● STORED DATA
╭──
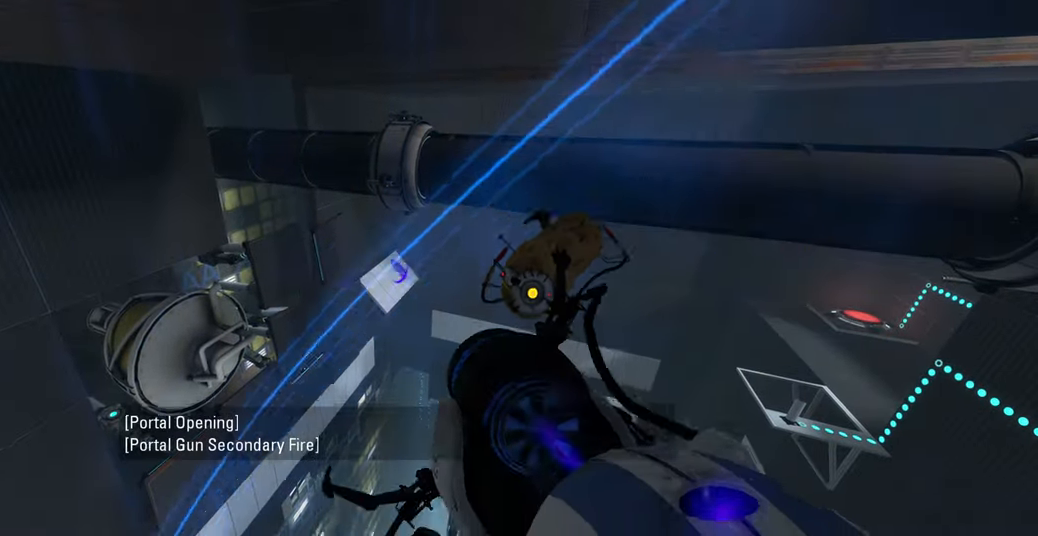
{"keys": [], "mouse": [], "events": []}
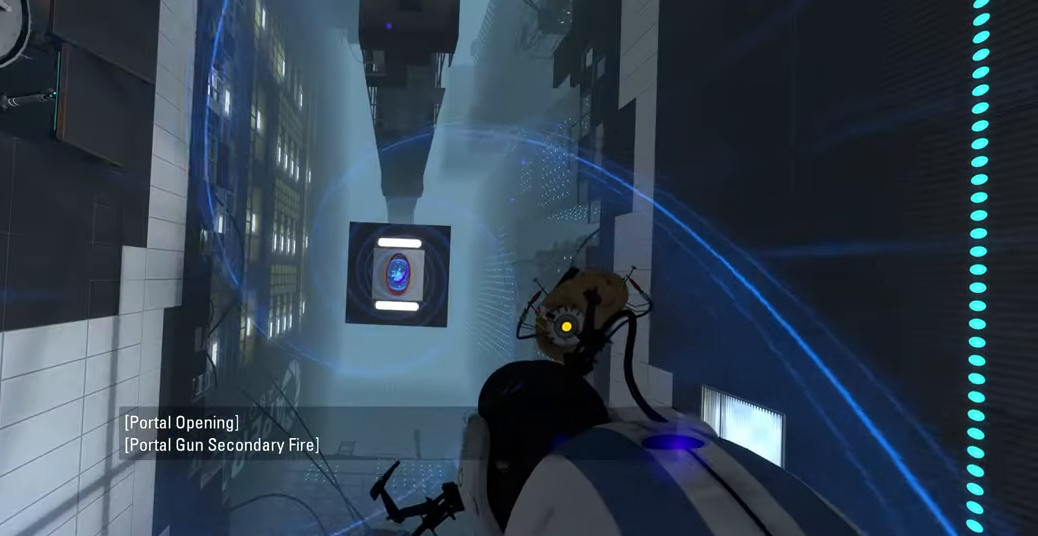
{"keys": [], "mouse": [], "events": [[283, "mouse_left", "down"], [383, "mouse_left", "up"]]}
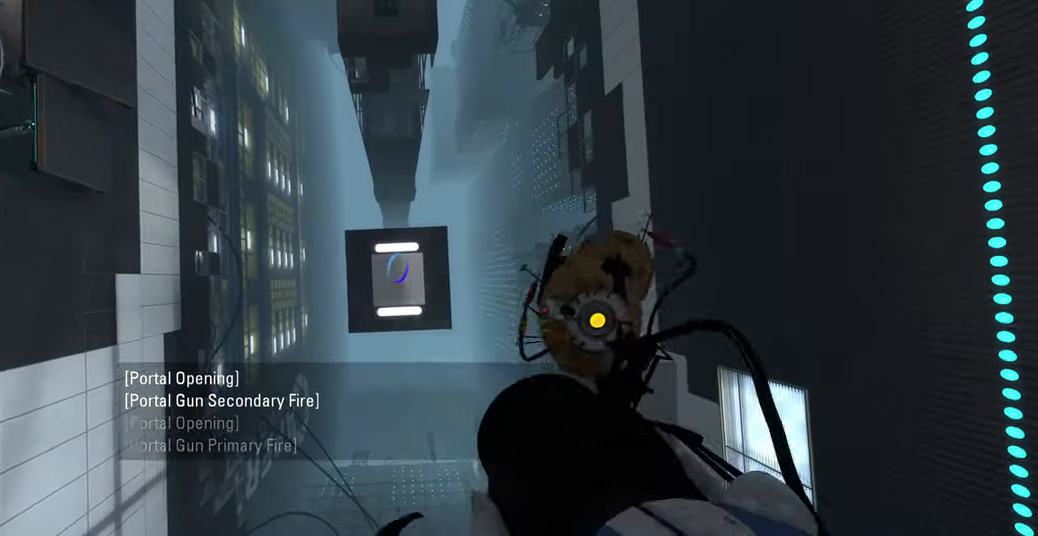
{"keys": [], "mouse": [], "events": []}
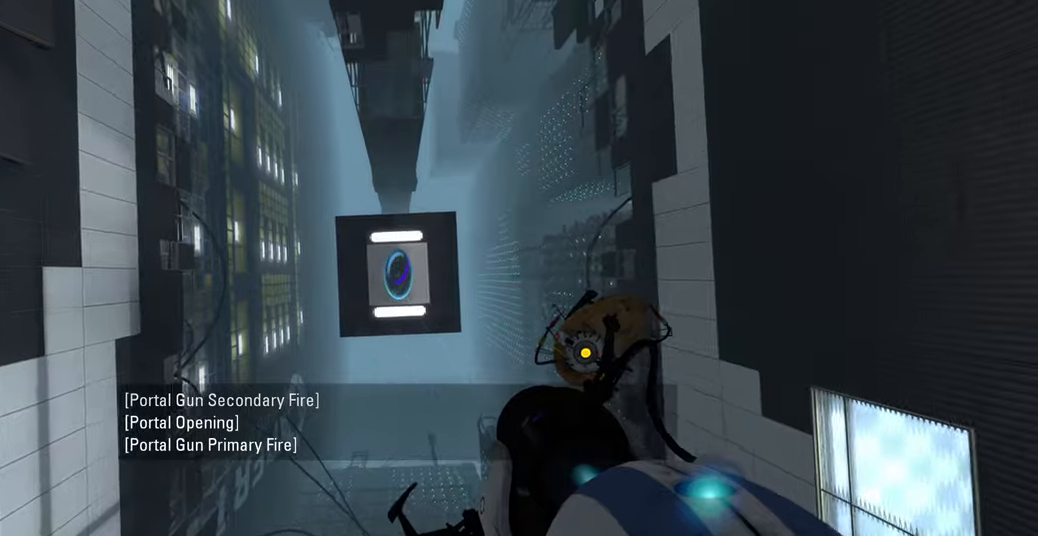
{"keys": [], "mouse": [], "events": []}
╰──
● BRIEF
Transcribe the whole listing exactly but exclude images.

● WRITTEN SOLUTION
{"keys": [], "mouse": [], "events": []}
{"keys": [], "mouse": [], "events": [[283, "mouse_left", "down"], [383, "mouse_left", "up"]]}
{"keys": [], "mouse": [], "events": []}
{"keys": [], "mouse": [], "events": []}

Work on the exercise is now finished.